• [Work required]:
Wherever the string "formations" occurs in a line of these records, report that line.

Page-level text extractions

--*--

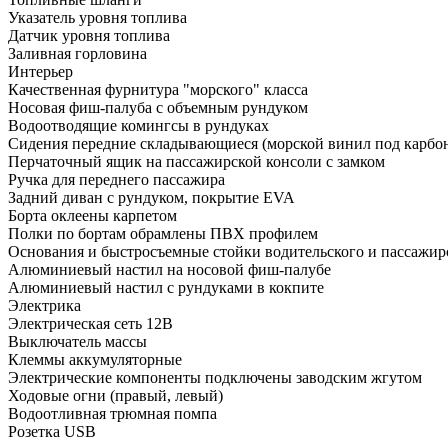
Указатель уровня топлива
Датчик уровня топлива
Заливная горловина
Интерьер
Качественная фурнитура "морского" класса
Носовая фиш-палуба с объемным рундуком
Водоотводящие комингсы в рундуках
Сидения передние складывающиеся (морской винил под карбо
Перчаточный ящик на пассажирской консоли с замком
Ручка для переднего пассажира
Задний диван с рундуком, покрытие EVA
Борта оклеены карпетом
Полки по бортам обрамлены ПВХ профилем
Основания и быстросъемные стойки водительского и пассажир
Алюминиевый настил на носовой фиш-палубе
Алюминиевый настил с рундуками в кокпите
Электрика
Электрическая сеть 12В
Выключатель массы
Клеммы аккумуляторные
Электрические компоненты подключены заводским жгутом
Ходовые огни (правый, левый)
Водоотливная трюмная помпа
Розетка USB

--*--

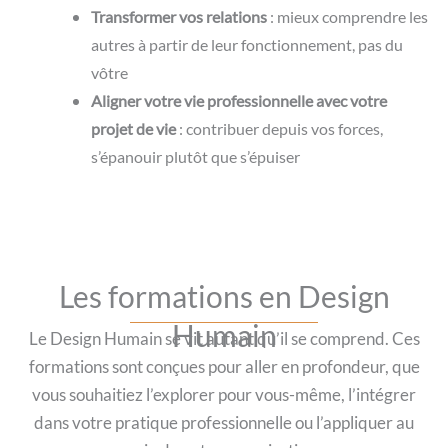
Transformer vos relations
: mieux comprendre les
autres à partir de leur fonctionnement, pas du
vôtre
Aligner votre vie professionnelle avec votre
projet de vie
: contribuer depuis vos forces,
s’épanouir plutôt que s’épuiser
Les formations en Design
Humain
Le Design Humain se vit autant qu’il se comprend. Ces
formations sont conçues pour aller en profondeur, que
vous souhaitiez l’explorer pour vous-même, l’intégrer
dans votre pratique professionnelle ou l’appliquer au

--*--

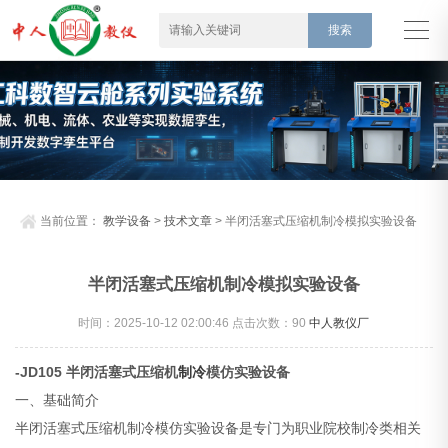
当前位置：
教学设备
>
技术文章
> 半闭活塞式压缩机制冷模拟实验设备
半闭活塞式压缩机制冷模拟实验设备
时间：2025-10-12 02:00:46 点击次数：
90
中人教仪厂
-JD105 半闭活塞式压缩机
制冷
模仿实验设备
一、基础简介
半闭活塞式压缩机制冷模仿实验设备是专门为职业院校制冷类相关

--*--

• [Answer to the problem]:
Les formations en Design
formations sont conçues pour aller en profondeur, que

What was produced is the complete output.